Hello Wall Street Journal readers!

Or, if you don’t know what I’m taking about, go read this story: Discord Over Dewey. It’s loosely about the Arizona library that decided to get rid of Dewey and make the shelves more bookstore-like, you know the one, but it gets bigger. To quote the article

[T]he debate, say many librarians, is about more than one branch’s organizational system. It feeds into a broader, increasingly urgent discussion about libraries, where a growing number of patrons, used to Google and Yahoo, simply don’t look for books and information the way they used to. Some are drawing on cues from the Internet in proposals for overhauls of cataloging systems, but others are more hesitant, saying that the Web’s tendency to provide thousands of somewhat-relevant results flies in the face of the carefully tailored research libraries pride themselves on.

And if the Wall Street Journal can end a sentence with a preposition, we know the times are changing, right? I’m quoted a little in the article. I had a nice long chat with the writer — as with the NYT piece — and just a tiny bit of it got quoted which I think confuses a few issues, but hey it links here so I can spell them out now in more detail.
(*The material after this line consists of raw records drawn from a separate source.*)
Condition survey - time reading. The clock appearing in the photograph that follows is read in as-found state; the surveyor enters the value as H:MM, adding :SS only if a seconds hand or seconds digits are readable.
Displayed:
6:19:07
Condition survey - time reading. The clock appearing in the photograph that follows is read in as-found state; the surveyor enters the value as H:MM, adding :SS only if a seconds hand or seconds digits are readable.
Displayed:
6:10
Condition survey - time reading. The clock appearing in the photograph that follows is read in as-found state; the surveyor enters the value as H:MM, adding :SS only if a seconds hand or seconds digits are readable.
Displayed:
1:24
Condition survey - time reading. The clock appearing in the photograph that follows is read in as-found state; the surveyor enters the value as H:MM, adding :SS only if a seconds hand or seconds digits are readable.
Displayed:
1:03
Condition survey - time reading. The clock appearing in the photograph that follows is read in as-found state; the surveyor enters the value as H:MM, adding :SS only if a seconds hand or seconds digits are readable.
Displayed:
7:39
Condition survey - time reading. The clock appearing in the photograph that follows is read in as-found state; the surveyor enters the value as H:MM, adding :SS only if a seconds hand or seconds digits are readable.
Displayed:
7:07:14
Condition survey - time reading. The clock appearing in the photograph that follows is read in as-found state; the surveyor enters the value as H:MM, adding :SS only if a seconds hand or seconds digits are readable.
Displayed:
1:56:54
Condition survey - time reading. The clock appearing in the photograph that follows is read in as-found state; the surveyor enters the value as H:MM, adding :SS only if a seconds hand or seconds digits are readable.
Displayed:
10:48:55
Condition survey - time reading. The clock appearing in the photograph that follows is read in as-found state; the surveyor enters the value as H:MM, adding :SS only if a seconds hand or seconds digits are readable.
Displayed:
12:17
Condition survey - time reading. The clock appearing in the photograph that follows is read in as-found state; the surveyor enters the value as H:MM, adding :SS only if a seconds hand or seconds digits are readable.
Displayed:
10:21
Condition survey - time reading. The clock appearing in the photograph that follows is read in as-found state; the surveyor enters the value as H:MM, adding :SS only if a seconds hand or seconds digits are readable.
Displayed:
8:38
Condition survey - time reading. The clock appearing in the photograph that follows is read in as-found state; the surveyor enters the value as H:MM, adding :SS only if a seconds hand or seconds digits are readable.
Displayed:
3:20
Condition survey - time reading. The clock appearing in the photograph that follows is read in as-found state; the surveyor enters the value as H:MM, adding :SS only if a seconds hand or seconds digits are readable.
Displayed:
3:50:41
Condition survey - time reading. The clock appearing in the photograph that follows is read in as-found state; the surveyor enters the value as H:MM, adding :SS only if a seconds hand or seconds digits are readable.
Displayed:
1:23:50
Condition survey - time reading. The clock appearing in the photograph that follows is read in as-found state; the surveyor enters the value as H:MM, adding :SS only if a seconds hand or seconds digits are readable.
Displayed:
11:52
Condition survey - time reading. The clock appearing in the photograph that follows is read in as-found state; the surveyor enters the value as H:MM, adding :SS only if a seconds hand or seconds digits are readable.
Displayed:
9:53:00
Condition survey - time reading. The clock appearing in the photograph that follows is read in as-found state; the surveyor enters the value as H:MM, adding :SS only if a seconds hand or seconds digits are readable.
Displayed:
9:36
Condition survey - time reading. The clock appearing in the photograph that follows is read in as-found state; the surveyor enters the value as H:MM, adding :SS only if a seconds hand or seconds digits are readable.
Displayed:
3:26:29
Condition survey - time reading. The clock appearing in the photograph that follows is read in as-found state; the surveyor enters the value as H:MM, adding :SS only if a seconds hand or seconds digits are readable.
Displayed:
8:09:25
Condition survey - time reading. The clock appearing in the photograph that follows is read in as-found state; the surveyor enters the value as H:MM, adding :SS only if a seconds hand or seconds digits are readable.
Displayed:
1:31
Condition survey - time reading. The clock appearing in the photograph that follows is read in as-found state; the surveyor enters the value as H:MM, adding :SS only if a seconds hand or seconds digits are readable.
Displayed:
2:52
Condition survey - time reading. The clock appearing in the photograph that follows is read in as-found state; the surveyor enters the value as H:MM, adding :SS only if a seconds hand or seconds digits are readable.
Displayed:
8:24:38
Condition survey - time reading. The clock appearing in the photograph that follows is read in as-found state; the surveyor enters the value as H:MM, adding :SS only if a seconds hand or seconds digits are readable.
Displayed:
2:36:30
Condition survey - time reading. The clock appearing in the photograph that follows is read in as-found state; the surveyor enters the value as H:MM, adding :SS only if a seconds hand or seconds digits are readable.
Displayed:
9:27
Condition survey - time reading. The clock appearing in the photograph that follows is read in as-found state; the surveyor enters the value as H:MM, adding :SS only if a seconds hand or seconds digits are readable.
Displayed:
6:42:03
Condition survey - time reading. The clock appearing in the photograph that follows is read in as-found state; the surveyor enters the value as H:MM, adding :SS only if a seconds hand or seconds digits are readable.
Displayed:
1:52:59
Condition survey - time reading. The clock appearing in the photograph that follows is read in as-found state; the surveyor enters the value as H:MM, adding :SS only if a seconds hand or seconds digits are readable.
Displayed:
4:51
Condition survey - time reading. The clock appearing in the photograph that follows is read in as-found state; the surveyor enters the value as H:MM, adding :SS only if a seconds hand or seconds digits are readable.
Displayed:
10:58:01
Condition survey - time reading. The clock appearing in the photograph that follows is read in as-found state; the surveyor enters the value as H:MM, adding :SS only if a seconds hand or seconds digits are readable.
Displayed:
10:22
  1. The difference between research and looking for information for other purposes. There are much stricter requirements for research — what’s citeable, what’s a good source, what’s authoritative — and a lot of the agitation has been about less-authoritative sites being used more and more not just for people looking up things that interest them, but also for research or attempted research. Is it okay to cite Wikipedia as long as you can prove that you understand that it’s not authoritative? Isn’t there research value to saying that some fact is in Wikipedia, even if it’s not necessarily the same value as that thing being true?
  2. The age gap. People not raised with Google are often more okay with their searches being iterative processes that take longer. Some aren’t. Similarly, younger users are often impatient with iterative searching or the very familiar “try these sources and let me know if they’re okay and if not we can find some others” approach.
  3. Google slicing. I was making a point that because Google is so popular, people forget that information can be indexed by different things than Google decides to index it under. So, searching for content by filesize, by “most recently added to the catalog”, by date added, these are all things Google could do but doesn’t. The problem is that we are forgetting that there are other ways to determine relevance, or relevance to US.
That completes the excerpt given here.